🤖 AI Summary
This study investigates the genuine performance gains conferred by multi-view demonstrations in robotic manipulation, revealing that they not only enhance the success rate and generalization of single-view policies but also overcome the performance saturation inherent in single-view data. To address the scarcity of multi-view data in real-world settings, the authors propose RoboNVS, a geometry-aware, self-supervised framework for novel view synthesis that generates effective new viewpoints from monocular videos alone. Experiments demonstrate that RoboNVS significantly improves downstream manipulation policy performance in both simulation and real environments.
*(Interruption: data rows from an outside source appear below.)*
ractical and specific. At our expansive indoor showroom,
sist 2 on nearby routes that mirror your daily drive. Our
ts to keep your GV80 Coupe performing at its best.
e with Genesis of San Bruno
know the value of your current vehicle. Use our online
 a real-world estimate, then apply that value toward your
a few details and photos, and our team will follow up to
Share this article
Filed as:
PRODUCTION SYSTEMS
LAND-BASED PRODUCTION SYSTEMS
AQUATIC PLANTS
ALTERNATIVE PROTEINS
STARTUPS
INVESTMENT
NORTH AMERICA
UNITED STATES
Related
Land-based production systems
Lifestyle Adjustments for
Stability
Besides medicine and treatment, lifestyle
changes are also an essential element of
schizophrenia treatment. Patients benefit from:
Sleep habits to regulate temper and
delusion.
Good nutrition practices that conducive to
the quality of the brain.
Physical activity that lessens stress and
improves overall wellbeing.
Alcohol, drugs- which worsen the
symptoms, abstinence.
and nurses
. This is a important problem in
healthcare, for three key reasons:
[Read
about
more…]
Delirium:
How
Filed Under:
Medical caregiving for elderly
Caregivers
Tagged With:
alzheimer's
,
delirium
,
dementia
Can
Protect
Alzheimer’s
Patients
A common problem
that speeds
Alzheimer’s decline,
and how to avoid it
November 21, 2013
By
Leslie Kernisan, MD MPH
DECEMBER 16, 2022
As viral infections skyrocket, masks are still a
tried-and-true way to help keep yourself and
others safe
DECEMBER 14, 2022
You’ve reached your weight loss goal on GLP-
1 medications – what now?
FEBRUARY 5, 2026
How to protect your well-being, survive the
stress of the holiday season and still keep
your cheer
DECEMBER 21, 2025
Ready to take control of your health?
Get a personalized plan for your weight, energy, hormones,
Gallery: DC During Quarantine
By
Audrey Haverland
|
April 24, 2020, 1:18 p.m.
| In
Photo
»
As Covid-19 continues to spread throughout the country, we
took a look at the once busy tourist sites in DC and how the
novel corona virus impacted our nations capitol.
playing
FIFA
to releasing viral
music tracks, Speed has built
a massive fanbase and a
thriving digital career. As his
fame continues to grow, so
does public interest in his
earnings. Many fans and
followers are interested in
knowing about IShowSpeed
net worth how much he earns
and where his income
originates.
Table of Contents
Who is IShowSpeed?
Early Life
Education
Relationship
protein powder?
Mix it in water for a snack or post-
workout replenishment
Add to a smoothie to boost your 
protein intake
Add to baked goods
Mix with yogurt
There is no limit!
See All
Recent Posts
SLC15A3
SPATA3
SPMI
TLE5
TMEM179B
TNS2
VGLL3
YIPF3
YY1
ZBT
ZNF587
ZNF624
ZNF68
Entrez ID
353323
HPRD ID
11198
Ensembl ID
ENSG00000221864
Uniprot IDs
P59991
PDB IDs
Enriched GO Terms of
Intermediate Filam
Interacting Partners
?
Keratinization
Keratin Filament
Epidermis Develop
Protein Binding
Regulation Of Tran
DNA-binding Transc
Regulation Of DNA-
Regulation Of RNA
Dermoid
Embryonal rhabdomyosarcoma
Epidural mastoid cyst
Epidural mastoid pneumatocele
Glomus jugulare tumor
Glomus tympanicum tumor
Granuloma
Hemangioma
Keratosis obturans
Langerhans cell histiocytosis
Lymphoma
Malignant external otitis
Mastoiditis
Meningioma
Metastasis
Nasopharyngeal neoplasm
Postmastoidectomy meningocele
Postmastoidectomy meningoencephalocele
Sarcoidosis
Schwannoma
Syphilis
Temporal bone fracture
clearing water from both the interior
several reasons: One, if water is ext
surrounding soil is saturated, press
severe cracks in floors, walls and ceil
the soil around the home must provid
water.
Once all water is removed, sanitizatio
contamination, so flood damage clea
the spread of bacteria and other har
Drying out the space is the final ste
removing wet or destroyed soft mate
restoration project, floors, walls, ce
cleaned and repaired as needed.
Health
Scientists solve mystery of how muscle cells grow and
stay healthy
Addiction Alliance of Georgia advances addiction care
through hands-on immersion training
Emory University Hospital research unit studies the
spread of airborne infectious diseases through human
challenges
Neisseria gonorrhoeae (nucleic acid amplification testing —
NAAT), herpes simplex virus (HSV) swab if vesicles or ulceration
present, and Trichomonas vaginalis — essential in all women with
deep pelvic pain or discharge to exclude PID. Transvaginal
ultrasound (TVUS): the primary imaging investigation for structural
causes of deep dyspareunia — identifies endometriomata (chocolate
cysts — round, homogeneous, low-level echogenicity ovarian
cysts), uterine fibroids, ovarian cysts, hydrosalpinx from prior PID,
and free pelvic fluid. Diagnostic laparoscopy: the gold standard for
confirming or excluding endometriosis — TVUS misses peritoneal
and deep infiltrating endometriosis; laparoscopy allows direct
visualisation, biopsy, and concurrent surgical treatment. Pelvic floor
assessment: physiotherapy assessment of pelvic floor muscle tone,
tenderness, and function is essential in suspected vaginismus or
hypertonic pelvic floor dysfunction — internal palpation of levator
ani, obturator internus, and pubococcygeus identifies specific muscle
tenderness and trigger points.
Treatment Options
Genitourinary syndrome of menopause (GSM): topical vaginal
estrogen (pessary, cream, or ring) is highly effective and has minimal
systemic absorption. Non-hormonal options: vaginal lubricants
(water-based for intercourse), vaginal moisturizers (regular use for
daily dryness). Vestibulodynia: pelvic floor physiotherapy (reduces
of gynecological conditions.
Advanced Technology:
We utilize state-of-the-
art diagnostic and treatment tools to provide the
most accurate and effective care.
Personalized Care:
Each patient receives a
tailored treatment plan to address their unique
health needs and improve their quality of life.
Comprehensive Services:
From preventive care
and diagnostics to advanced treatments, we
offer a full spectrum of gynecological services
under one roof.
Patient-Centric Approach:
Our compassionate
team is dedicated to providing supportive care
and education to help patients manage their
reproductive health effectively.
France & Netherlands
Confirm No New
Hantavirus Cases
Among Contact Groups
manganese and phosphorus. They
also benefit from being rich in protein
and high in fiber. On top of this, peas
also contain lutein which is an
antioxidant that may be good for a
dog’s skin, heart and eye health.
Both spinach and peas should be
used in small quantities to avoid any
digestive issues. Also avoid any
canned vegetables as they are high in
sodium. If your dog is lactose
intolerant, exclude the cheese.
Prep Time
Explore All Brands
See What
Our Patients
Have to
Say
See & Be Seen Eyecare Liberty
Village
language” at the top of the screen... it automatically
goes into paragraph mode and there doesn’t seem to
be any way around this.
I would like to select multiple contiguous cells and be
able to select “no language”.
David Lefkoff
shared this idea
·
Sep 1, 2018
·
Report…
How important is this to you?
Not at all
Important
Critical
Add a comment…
This work is the first to systematically elucidate the non-monotonic relationship and underlying mechanisms through which multi-view data enhances robotic performance.
📝 Abstract
Does multi-view demonstration truly improve robot manipulation, or merely enhance cross-view robustness? We present a systematic study quantifying the performance gains, scaling behavior, and underlying mechanisms of multi-view data for robot manipulation. Controlled experiments show that, under both fixed and randomized backgrounds, multi-view demonstrations consistently improve single-view policy success and generalization. Performance varies non-monotonically with view coverage, revealing effective regimes rather than a simple "more is better" trend. Notably, multi-view data breaks the scaling limitation of single-view datasets and continues to raise performance ceilings after saturation. Mechanistic analysis shows that multi-view learning promotes manipulation-relevant visual representations, better aligns the action head with the learned feature distribution, and reduces overfitting. Motivated by the importance of multi-view data and its scarcity in large-scale robotic datasets, as well as the difficulty of collecting additional viewpoints in real world settings, we propose RoboNVS, a geometry-aware self-supervised framework that synthesizes novel-view videos from monocular inputs. The generated data consistently improves downstream policies in both simulation and real-world environments.